The Crosstalk Between Tumor Cells and the Immune Microenvironment in Breast Cancer: Implications for Immunotherapy

Abstract

Breast cancer progression is a complex process controlled by genetic and epigenetic factors that coordinate the crosstalk between tumor cells and the components of tumor microenvironment (TME). Among those, the immune cells play a dual role during cancer onset and progression, as they can protect from tumor progression by killing immunogenic neoplastic cells, but in the meanwhile can also shape tumor immunogenicity, contributing to tumor escape. The complex interplay between cancer and the immune TME influences the outcome of immunotherapy and of many other anti-cancer therapies. Herein, we present an updated view of the pro- and anti-tumor activities of the main immune cell populations present in breast TME, such as T and NK cells, myeloid cells, innate lymphoid cells, mast cells and eosinophils, and of the underlying cytokine-, cell-cell contact- and microvesicle-based mechanisms. Moreover, current and novel therapeutic options that can revert the immunosuppressive activity of breast TME will be discussed. To this end, clinical trials assessing the efficacy of CAR-T and CAR-NK cells, cancer vaccination, immunogenic cell death-inducing chemotherapy, DNA methyl transferase and histone deacetylase inhibitors, cytokines or their inhibitors and other immunotherapies in breast cancer patients will be reviewed. The knowledge of the complex interplay that elapses between tumor and immune cells, and of the experimental therapies targeting it, would help to develop new combination treatments able to overcome tumor immune evasion mechanisms and optimize clinical benefit of current immunotherapies.

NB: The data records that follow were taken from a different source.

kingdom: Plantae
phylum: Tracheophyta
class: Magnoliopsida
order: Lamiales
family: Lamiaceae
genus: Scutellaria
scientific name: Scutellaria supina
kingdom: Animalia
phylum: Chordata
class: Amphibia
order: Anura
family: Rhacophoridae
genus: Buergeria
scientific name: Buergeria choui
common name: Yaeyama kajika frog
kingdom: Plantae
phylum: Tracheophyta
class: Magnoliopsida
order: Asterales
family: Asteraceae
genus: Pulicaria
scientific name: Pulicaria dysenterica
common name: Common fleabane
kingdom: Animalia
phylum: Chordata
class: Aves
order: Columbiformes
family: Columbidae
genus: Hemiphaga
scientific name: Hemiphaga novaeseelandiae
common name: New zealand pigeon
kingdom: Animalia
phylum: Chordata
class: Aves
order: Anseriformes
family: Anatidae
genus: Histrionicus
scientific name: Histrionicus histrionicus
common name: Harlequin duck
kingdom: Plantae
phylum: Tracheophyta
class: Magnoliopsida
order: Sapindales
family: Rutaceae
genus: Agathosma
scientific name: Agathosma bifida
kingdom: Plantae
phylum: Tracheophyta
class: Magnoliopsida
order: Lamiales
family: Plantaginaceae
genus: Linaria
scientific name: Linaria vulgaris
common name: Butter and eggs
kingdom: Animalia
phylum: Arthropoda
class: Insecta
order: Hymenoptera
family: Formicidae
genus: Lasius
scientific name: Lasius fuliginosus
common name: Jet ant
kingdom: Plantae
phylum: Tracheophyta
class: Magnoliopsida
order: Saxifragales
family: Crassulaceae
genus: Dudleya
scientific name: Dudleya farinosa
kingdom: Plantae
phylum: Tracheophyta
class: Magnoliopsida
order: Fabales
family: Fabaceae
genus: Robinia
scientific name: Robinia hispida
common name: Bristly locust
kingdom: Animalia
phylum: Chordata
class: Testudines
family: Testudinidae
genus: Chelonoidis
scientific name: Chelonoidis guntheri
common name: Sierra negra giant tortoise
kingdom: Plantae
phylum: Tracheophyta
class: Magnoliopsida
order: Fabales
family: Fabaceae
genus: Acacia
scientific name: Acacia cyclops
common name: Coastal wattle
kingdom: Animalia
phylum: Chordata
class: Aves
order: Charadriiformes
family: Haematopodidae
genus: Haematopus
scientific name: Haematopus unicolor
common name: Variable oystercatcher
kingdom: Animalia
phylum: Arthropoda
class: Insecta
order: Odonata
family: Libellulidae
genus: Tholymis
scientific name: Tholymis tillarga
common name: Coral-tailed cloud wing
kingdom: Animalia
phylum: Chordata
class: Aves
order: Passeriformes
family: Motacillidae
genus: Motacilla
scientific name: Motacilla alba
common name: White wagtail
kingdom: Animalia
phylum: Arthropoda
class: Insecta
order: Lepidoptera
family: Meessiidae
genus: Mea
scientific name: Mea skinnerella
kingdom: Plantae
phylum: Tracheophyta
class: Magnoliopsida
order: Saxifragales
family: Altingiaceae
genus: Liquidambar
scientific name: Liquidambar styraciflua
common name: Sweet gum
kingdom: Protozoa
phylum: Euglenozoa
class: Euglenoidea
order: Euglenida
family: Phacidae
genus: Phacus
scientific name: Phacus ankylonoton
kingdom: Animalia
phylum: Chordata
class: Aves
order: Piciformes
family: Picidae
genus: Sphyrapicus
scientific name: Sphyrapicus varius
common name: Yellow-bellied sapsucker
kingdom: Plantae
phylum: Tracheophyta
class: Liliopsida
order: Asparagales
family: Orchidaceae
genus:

Keywords: breast cancer; cancer immunotherapy; immune checkpoint inhibitors (ICI); immunosuppression; tumor microenvironment (TME).

Figure 1

Major players in immune breast TME. Among all cell populations present in breast TME, polymorphonuclear (PMN) and monocytic (Mo) Myeloid-Derived Suppressor Cells (MDSCs), Mast Cells (MCs), Innate Lymphoid Cells Type 2 and 3 (ILC2/3), M2-like Tumor Associated Macrophages (TAMs) and FoxP3⁺ regulatory T cells (Treg) are considered to exert an immunosuppressive action, while Tumor Infiltrating CD4⁺ and CD8⁺ Lymphocytes (TILs), Natural killer (NK) cells/Innate Lymphoid Cells Type 1 (ILC1), Dendritic cells (DCs) and Eosinophils are associated with an anti-tumor activity. Created with BioRender.com.

Figure 2

Mechanisms of immunosuppression in breast TME. Breast cancer cells developed several mechanisms to promote immunosuppression. (A) Cytokines and soluble factors are the main players in cell communication and signaling and they are able to mediate immune cell recruitment, mobilization and/or tumor infiltration. Moreover, they promote inflammation and contribute in changing TME composition, making it more immune suppressive. (B) Another strategy adopted by breast cancer cells is to overexpress on their surface immune checkpoint receptors such as PD-L1 or CTLA4, inducing cell–cell contact mediated death or anergy in T cells and suppressing immune response against tumor. (C) Finally, tumor derived exosomes could induce a reprograming in both immune suppressive and immune cells promoting tumor progression and survival by a wild range of molecules through different mechanisms. Created with BioRender.com.

Figure 3

Strategies to revert immune suppression and improve cancer immunotherapy. Actually, several methods used in breast cancer treatment take advantage of immunomodulation mechanisms and are promising tools for tumor immunotherapy. One strategy is to improve immune cell activity against the tumor by innovative therapies such as CAR-T/CAR-NK administration, which employs patient’s T/NK cells engineered with chimeric receptors targeting antigens characteristics of cancer cells, or as anti-cancer vaccination, which stimulates the activation of the patient’s tumor-specific T cells. An additional method ongoing in clinical studies is the use of monoclonal antibodies against immune checkpoints or immune checkpoints inhibitors (ICIs) to block T-cell suppression, and the use of BiKE and TriKE reagents to induce antitumor NK cell activation. Moreover, an antitumor immune response may be activated by chemotherapy drugs inducing immunogenic cell death. A second strategy to improve tumor immunotherapy is to revert the immunosuppressive activity of TME often displayed in several breast cancers. In this sense, cytokine pharmacological modulation or inhibition of specific immunosuppressive pathways can be performed. The effects of single or combined therapies are actually studied. Created with BioRender.com.